Sábado , 06-03-10
ESTE domingo, al mediodía, en todas las ciudades españolas, se convocan concentraciones y marchas en favor de la vida. Cuando está a punto de entrar en vigor una ley inicua que conculca el más esencial derecho del hombre, nuestra obligación personal y cívica es proclamar sin ambages nuestra adhesión a la vida, que es el manantial mismo del que nace el Derecho, puesto que sin adhesión a la vida el Derecho mismo carece de sentido. Nunca hemos entendido cómo una época que se proclama a sí misma «humanista» puede admitir el aborto, amparar el aborto, respaldar legalmente el aborto, como si se tratase de un «bien jurídico». Pues para ser «humanista» hace falta reconocerse en lo humano; y tal reconocimiento sólo se logra cuando la noción de familia humana no se ha borrado de nuestra conciencia, cuando somos capaces de abrazar la vida que llega, la vida que nos interpela, desde su fragilidad y desvalimiento. ¿Cómo es posible que nuestra época execre la pena de muerte, cuando al mismo tiempo niega la vida? ¿Cómo es posible que nuestra época se proclame pomposamente «solidaria» con quienes padecen calamidades y abusos, hambrunas y persecuciones, cuando es incapaz de «solidarizarse» con esas vidas gestantes a las que se arrebata su destino? ¿Cómo es posible que nuestra época aspire a la paz y a la concordia cuando ha decretado una guerra implacable contra quienes más protección precisan, y allá donde la naturaleza les brinda refugio?
Todo esfuerzo «humanista» que no se funde en la defensa de esa vida inerme que pugna por asomarse al mundo es un edificio erigido sobre cimientos de arena. Tal vez nos sirva para pronunciar bellos discursos y fingir que seguimos siendo humanos; pero, sin saberlo, ya nos hemos convertido en muertos agusanados, pues sólo quienes han dejado de ser humanos pueden vivir como si nada pasara en medio de una época saturnal que devora a sus propios hijos. Pero somos muchos -cada día más- los que queremos seguir siendo humanos; somos muchos los que, sin miedo al escarnio y a la calumnia de quienes pretenden caricaturizarnos, creemos que con nuestro testimonio podemos favorecer un progresivo cambio social; somos muchos los que reconocemos como miembros de la familia humana a quienes aún no tienen voz. Y que, además, deseamos proclamarlo con alegría a los cuatro vientos, convencidos de que nuestra lucha acabará por devolver a nuestra época la cordura que nuestros políticos han extraviado, convencidos de que no hay otra causa más digna ni más hermosa que la que nos impulsa a acoger amorosamente la vida gestante.

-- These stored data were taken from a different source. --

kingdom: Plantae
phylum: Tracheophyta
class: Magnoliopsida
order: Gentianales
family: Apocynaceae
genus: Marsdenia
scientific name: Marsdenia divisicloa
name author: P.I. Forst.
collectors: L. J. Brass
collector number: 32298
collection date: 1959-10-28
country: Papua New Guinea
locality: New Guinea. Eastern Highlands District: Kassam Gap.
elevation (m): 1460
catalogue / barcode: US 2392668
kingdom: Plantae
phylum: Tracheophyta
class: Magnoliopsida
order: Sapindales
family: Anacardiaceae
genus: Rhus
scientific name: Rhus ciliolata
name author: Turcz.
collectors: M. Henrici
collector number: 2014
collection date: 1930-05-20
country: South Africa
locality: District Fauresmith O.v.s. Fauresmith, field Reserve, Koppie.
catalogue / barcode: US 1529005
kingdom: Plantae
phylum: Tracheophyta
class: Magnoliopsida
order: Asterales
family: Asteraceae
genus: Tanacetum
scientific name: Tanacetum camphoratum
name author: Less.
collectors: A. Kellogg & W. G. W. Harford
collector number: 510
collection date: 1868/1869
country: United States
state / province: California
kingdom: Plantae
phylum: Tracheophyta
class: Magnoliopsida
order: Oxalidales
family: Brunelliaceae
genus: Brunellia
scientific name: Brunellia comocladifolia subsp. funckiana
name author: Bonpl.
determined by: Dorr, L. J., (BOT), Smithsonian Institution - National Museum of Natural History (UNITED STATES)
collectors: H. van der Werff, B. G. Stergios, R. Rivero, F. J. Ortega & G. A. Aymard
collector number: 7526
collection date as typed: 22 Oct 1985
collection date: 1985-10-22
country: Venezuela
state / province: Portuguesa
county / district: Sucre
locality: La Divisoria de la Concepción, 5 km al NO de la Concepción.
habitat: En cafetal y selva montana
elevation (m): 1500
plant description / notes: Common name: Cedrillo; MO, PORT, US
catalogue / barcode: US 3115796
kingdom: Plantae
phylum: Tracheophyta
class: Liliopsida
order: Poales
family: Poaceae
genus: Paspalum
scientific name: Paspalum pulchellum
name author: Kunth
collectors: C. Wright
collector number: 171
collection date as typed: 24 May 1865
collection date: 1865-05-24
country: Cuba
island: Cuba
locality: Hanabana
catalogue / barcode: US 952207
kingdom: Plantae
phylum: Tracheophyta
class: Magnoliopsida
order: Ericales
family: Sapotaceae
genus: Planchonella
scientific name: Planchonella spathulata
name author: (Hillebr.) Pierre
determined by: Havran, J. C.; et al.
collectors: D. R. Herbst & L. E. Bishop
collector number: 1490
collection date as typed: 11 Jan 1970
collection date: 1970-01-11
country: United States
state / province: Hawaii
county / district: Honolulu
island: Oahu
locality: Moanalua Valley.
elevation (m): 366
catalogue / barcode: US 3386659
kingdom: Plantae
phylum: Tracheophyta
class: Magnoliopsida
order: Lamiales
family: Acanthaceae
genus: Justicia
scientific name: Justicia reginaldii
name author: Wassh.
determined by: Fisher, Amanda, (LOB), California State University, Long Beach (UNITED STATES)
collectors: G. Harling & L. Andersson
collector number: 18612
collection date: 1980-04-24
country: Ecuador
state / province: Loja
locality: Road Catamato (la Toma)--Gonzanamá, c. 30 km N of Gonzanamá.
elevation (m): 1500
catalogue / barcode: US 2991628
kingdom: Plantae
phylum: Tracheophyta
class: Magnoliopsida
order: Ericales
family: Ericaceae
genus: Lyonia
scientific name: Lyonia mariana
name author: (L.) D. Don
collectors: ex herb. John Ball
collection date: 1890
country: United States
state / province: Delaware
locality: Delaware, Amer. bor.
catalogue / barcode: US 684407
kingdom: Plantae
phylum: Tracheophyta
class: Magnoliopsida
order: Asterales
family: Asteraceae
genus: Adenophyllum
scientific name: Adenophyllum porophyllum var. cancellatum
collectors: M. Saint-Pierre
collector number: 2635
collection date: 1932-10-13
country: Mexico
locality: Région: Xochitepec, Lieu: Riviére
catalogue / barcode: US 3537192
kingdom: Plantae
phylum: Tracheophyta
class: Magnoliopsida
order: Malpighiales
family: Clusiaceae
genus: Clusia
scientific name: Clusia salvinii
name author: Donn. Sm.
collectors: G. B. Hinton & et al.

Este domingo, al mediodía, ante los ayuntamientos de nuestras ciudades, en las marchas organizadas por la plataforma Derecho a vivir (www.derechoavivir.org), tenemos la ocasión de demostrarlo. Espantemos la pereza y el desistimiento; recordemos que las batallas que han ensanchado el horizonte humano siempre se han librado a contracorriente; y pensemos que el futuro no lo modelan leyes que fabrican gobiernos perecederos, sino el testimonio contagioso -imperecedero- de quienes, rebelándose contra la indiferencia ambiental, siembran entre sus contemporáneos semillas de un verdadero cambio. Este domingo, al mediodía, tenemos la ocasión de ofrecer ese testimonio contagioso; tenemos la ocasión de saludar al futuro, siendo pioneros de un cambio que, a despecho de leyes inicuas, acabará imponiéndose. Este domingo, al mediodía, no te quedes en casa, querido lector, porque quedarse en casa es tanto como quedarse en la tumba, dejando que los gusanos de la muerte nos corroan; sal a la calle a espantar la muerte, sal a la calle a respirar vida, a irradiar vida, a decirle a quienes todavía yacen agusanados en la tumba: «Levántate y anda».